Encryption guru returns with VOIP software

The man who almost single-handedly invented desktop encryption, Phil Zimmermann, is to announce a new telephony-oriented encryption venture at this week’s Black Hat security event in Las Vegas.

The new project is an encryption program to secure voice-over-IP (VOIP) traffic from being snooped on, especially across broadband links. It will reportedly be based on open-source Shtoom VOIP client software, with Zimmermann’s encryption integrated into the program.

The software has not yet been named and it is not clear what method of encryption it will use. The normal assumption is that it would use public key encryption — ideal for securing and authenticating data between multiple recipients — but unconfirmed reports suggest otherwise.

Zimmermann was not reachable for comment at the time of going to press, but it is likely that the sometimes complex administration of public key technology has pushed him to opt for a simpler scheme.

It is not the first time Zimmermann has used encryption with VOIP. A decade ago, he made available an application called PGPfone, though this achieved only modest success and is no longer current.

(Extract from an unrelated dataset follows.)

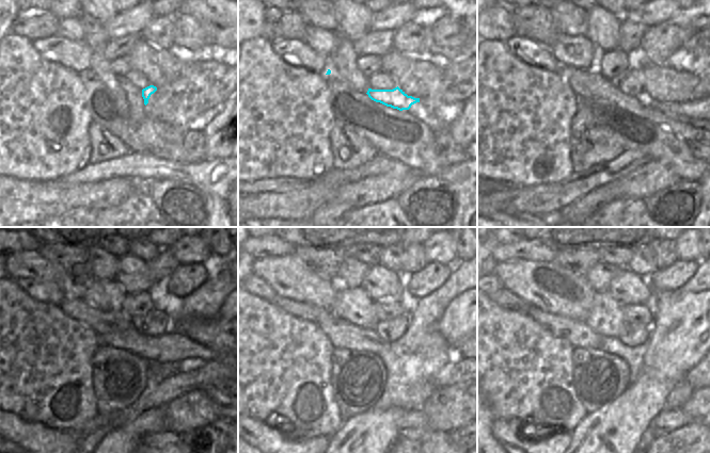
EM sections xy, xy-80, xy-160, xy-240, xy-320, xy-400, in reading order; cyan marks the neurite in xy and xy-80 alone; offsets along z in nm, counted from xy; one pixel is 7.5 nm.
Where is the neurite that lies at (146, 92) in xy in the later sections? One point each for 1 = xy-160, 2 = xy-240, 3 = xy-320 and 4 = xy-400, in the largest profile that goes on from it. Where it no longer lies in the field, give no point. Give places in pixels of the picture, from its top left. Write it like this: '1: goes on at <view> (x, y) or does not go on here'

Now, however, VOIP is booming, with the conversion of domestic voice calls to the medium looking to be only a matter time.

Zimmermann is also famous as the creator of Pretty Good Privacy (PGP), a desktop encryption program that was powerful enough that in the mid-1990s the U.S. authorities attempted to have its distribution stopped and Zimmermann imprisoned for writing it.

There is some disagreement about whether VOIP applications currently need encryption security, with a recent Gartner presentation pointing out that there were few known tools for eavesdropping with such traffic. However, history demonstrates conclusively that this will change as the application grows in popularity. It looks as if Zimmermann could have come up with a VOIP encryption application at just the right moment this time.